By the MYNA Team | May 2026 | 4 min read
Patient advocacy rarely begins in calm circumstances. More often, it begins when a diagnosis raises more questions than answers, when the healthcare system feels difficult to navigate, or when families are faced with important decisions without a clear path forward.
In those moments, trust matters. In a profession as diverse as patient advocacy, credentials are one way that trust becomes more visible.
What PACB and BCPA mean
The Patient Advocate Certification Board (PACB) is the US independent organization that establishes professional standards for Board Certified Patient Advocates (BCPAs).
The BCPA is a professional credential awarded to advocates who have demonstrated knowledge, competency, and a commitment to ethical practice through education, examination, and ongoing professional development.
It is important to understand what the credential does and does not represent.
The BCPA is not a clinical credential and does not authorize medical practice or the provision of medical advice. Instead, it recognizes competency in patient advocacy as a distinct profession focused on supporting patients and families, navigating healthcare systems, strengthening communication, and supporting informed decision making alongside the healthcare team.
Why credentials matter
Patient advocacy has grown through many different professional pathways, including healthcare, nursing, social work, case management, caregiving, administration, and lived experience. That diversity is one of the profession's strengths because it brings different perspectives to supporting patients and families.
It also means that training, experience, and approaches can vary considerably.
Credentials like the BCPA help establish a shared professional standard. They demonstrate that an advocate has met recognized expectations for competency, ethics, and continuing professional development. They also reinforce the advocate's responsibility to work independently and always in the best interests of the patient.
What the BCPA looks like in practice
For patients and families, the value of the credential is often seen in everyday interactions rather than in the certification itself.
It can be seen in helping families prepare for important conversations with their healthcare team. It can be seen in supporting communication when care involves multiple providers.
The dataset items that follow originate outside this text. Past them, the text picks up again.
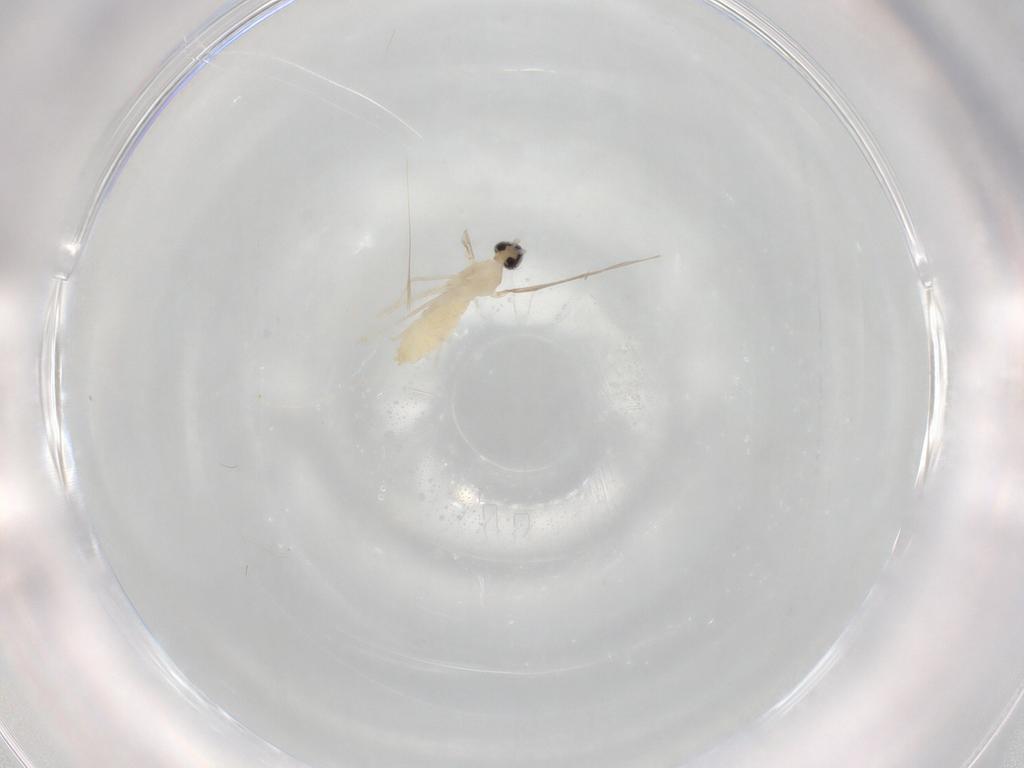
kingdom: Animalia
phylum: Arthropoda
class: Insecta
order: Diptera
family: Cecidomyiidae
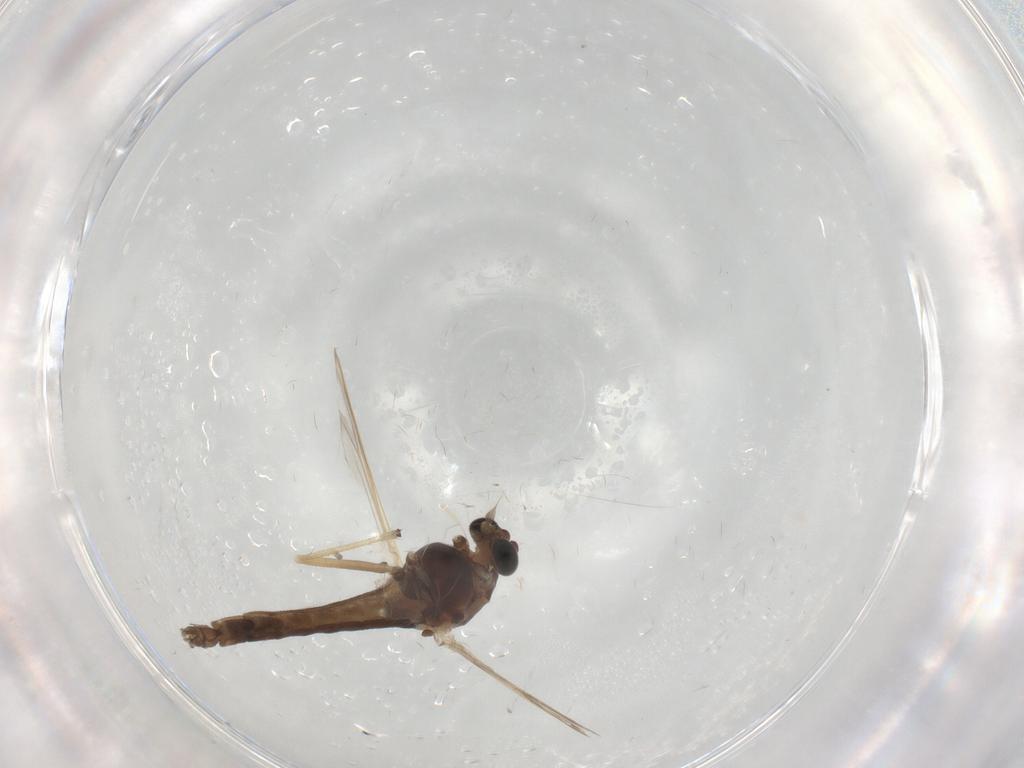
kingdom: Animalia
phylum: Arthropoda
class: Insecta
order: Diptera
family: Chironomidae
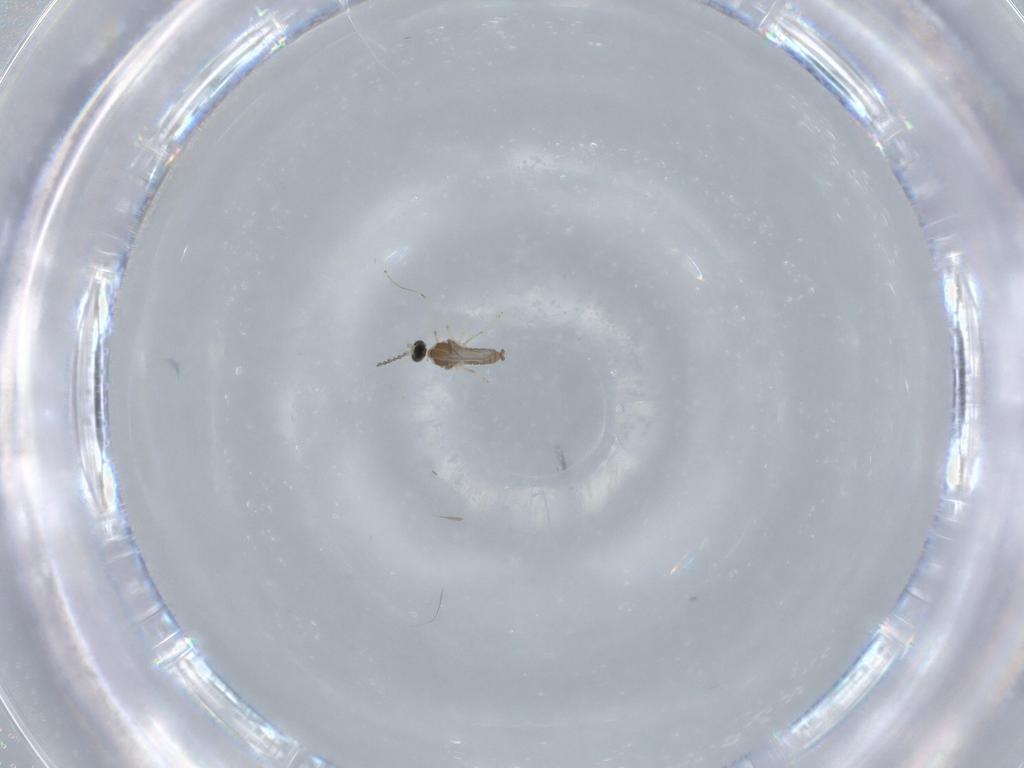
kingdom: Animalia
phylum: Arthropoda
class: Insecta
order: Diptera
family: Cecidomyiidae
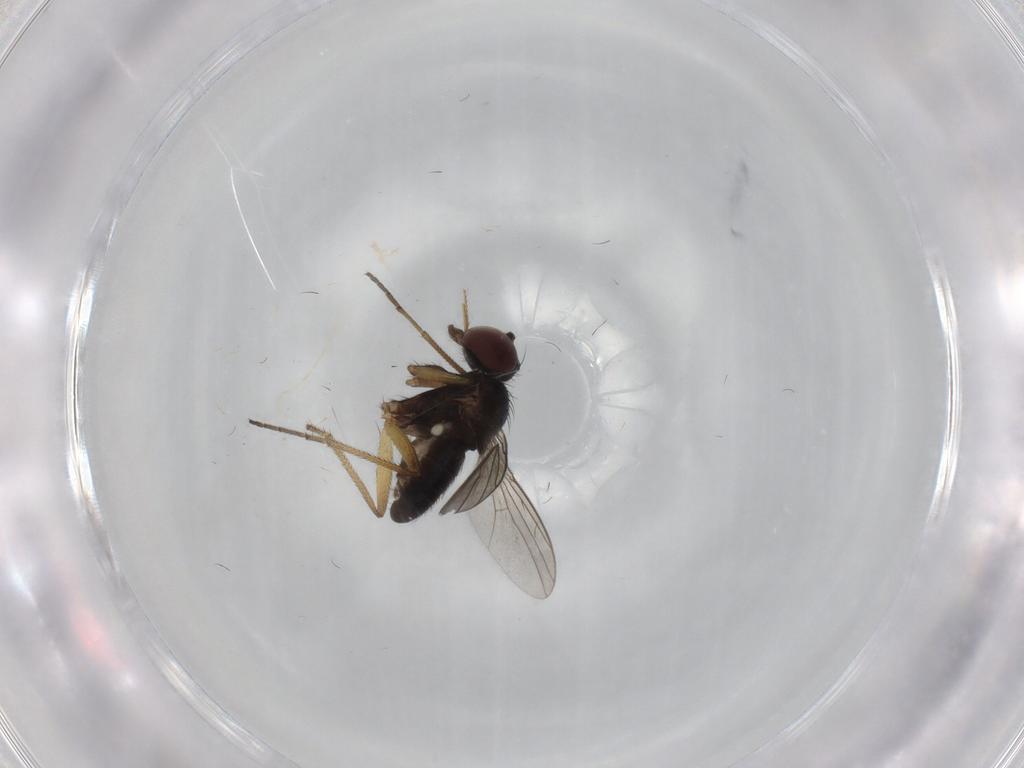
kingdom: Animalia
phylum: Arthropoda
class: Insecta
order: Diptera
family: Dolichopodidae
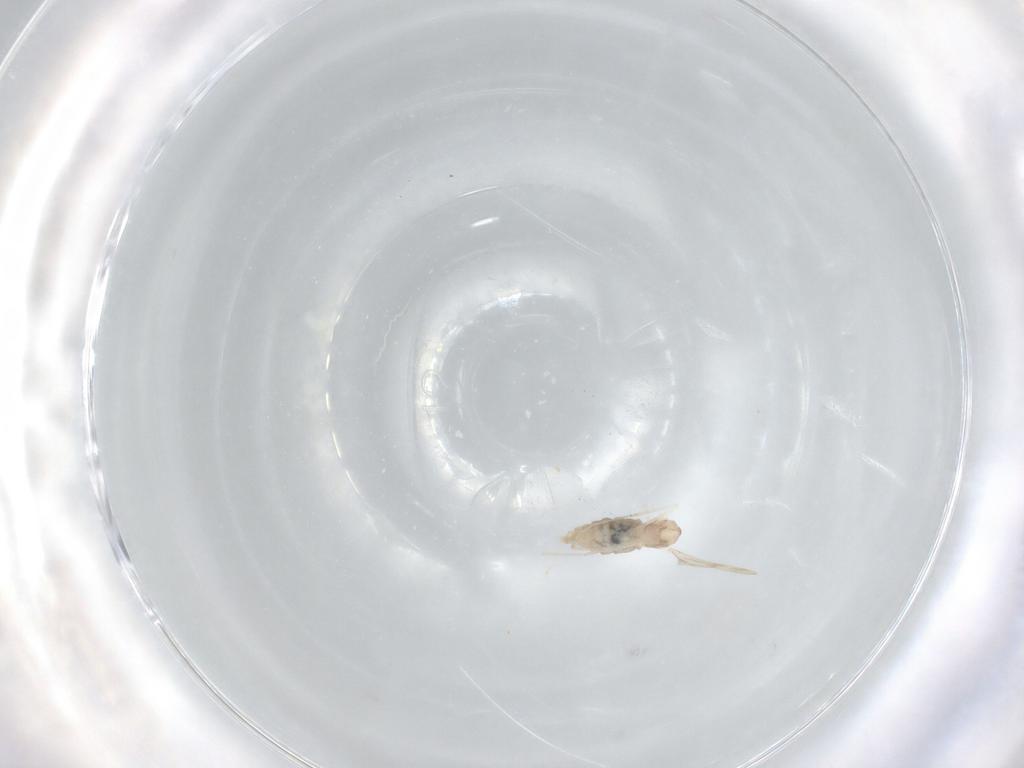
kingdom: Animalia
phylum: Arthropoda
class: Insecta
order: Diptera
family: Cecidomyiidae
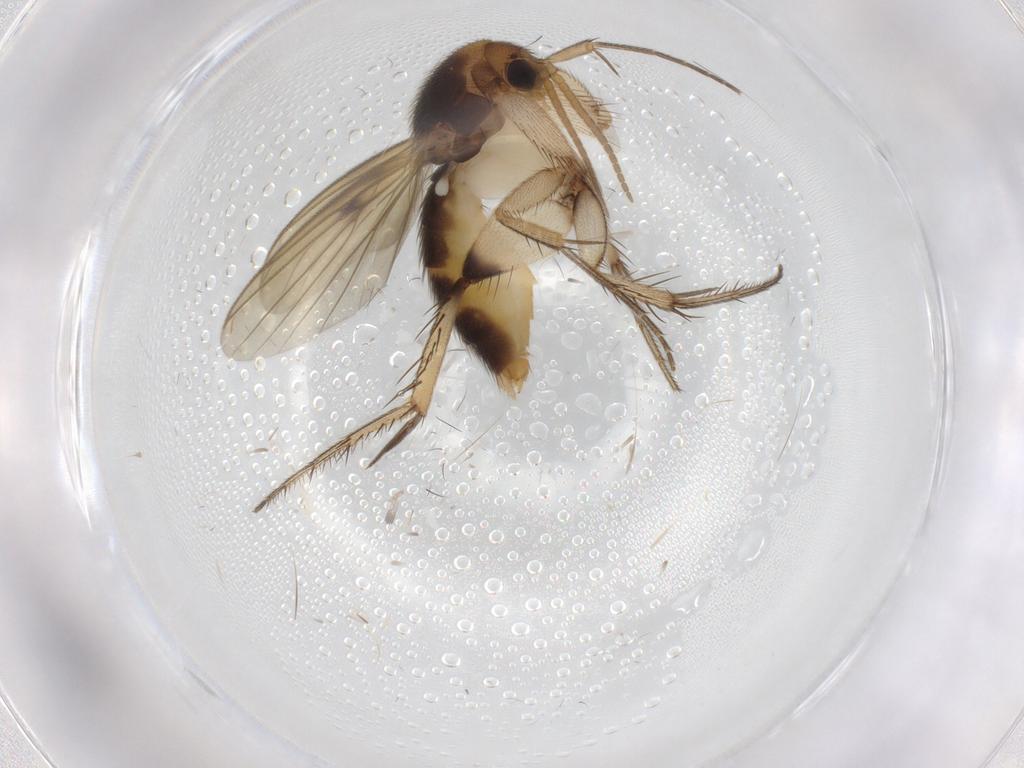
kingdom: Animalia
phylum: Arthropoda
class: Insecta
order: Diptera
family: Mycetophilidae
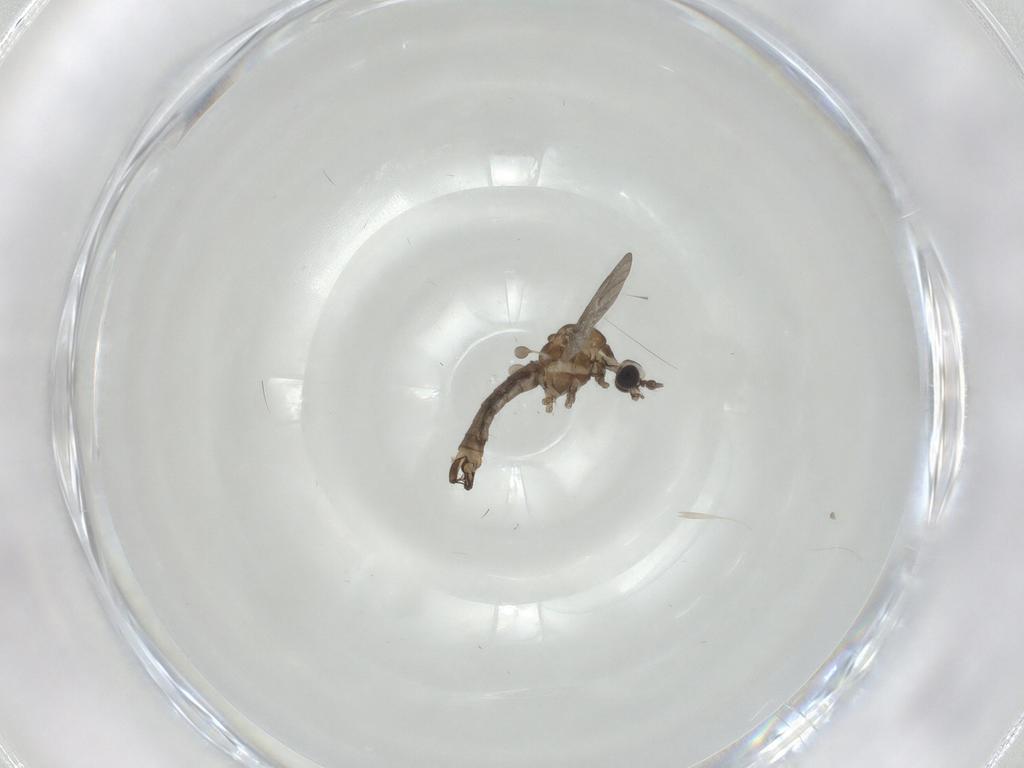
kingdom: Animalia
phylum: Arthropoda
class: Insecta
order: Diptera
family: Limoniidae
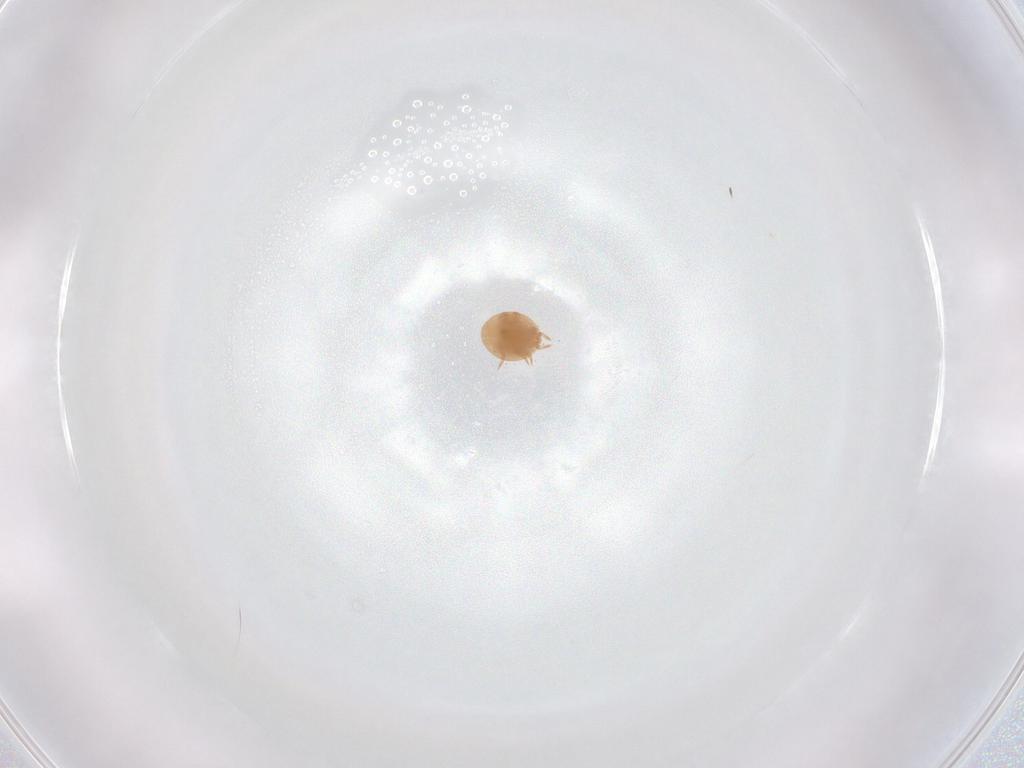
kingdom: Animalia
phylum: Arthropoda
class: Arachnida
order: Mesostigmata
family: Trematuridae
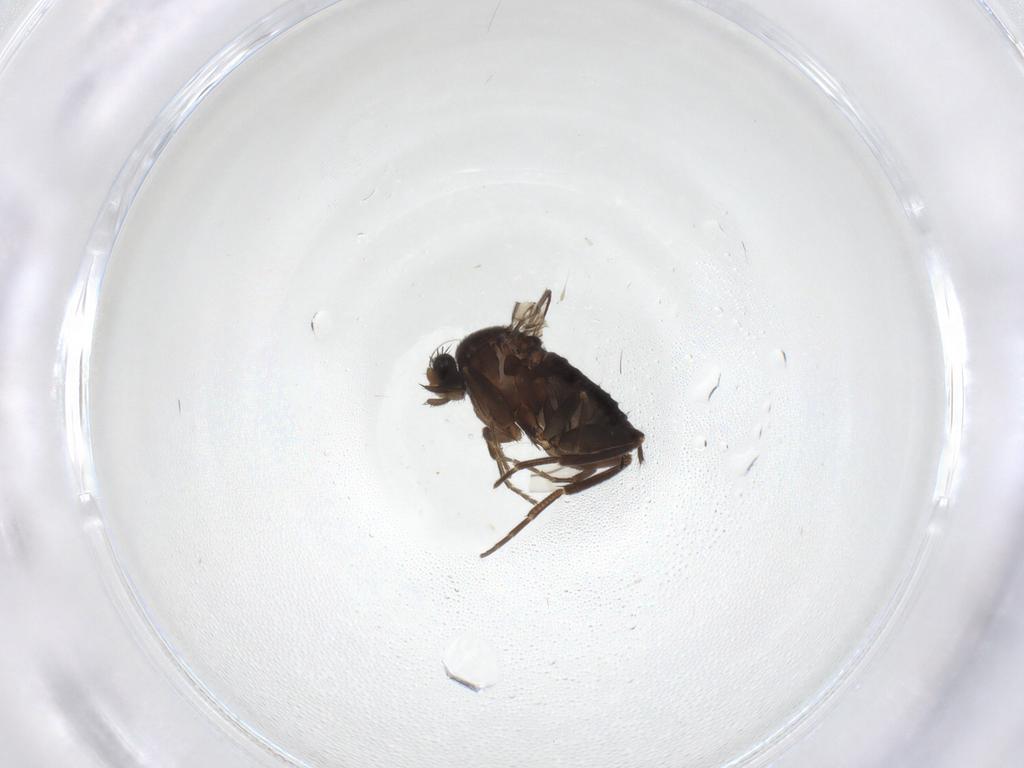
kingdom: Animalia
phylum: Arthropoda
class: Insecta
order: Diptera
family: Phoridae
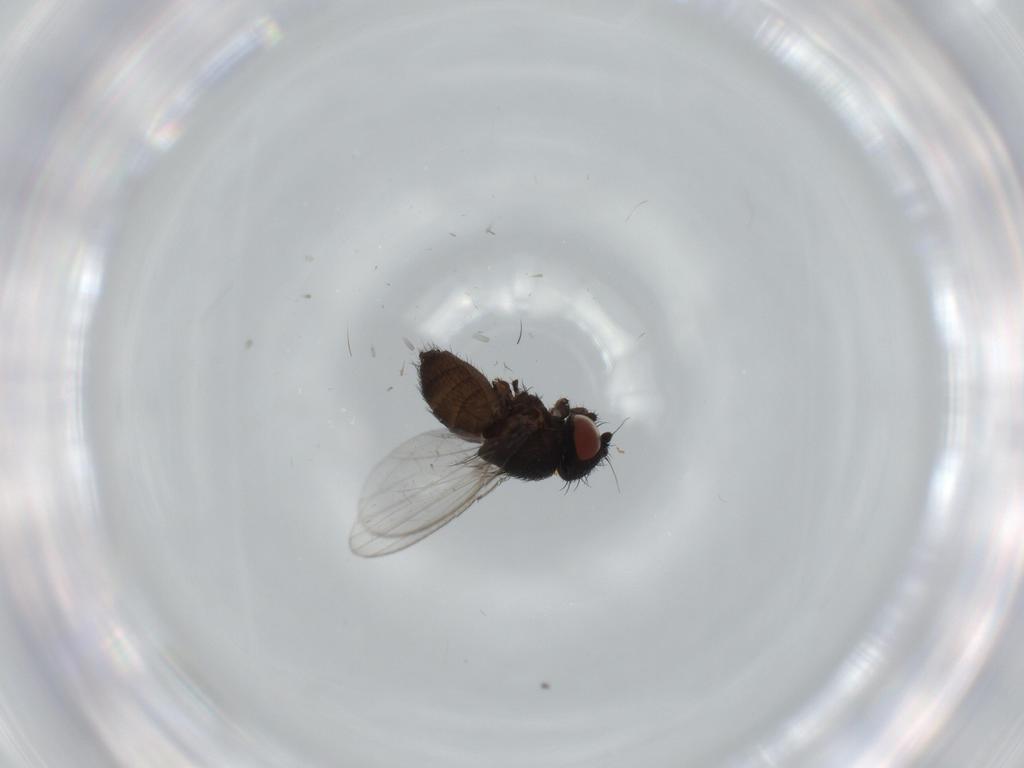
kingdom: Animalia
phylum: Arthropoda
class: Insecta
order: Diptera
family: Milichiidae
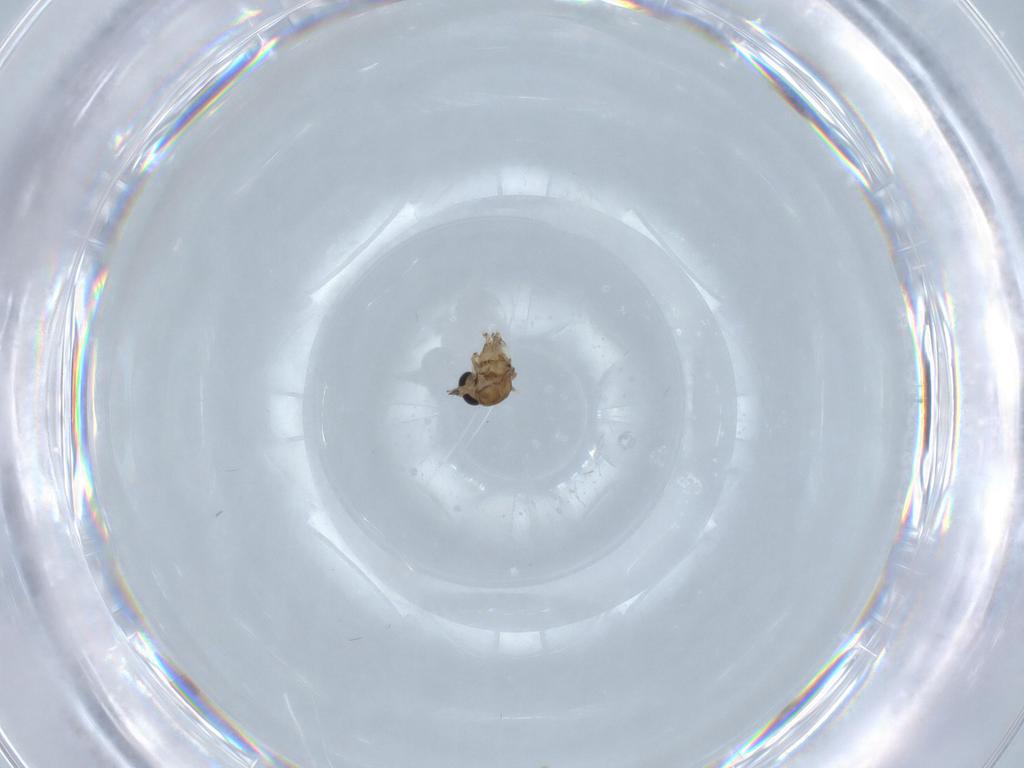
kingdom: Animalia
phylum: Arthropoda
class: Insecta
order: Diptera
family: Ceratopogonidae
It can be seen in helping patients organize information, compare options without becoming overwhelmed, and remain focused on the decisions that matter most to them.
Most importantly, it can be seen in how advocates support people without directing their medical decisions. Patient advocates do not provide medical or legal advice, diagnose medical conditions, or replace clinicians. Their role is to provide independent, professional support that helps patients participate more confidently in decisions about their care.
Why MYNA aligns with the BCPA standard
At MYNA, we believe patient advocacy should be both person centered and professionally grounded.
Our alignment with the BCPA credential reflects our commitment to recognized professional standards, ethical practice, continuing education, and independent patient advocacy. These principles are not simply credentials on paper. They guide how we support every patient and family we work with.
A final thought
Credentials alone do not define the value of a patient advocate. Compassion, judgment, communication, and presence remain essential.
But in a complex healthcare environment, professional standards like the BCPA provide something equally important: confidence that advocacy is grounded in recognized competencies, ethical practice, and accountability.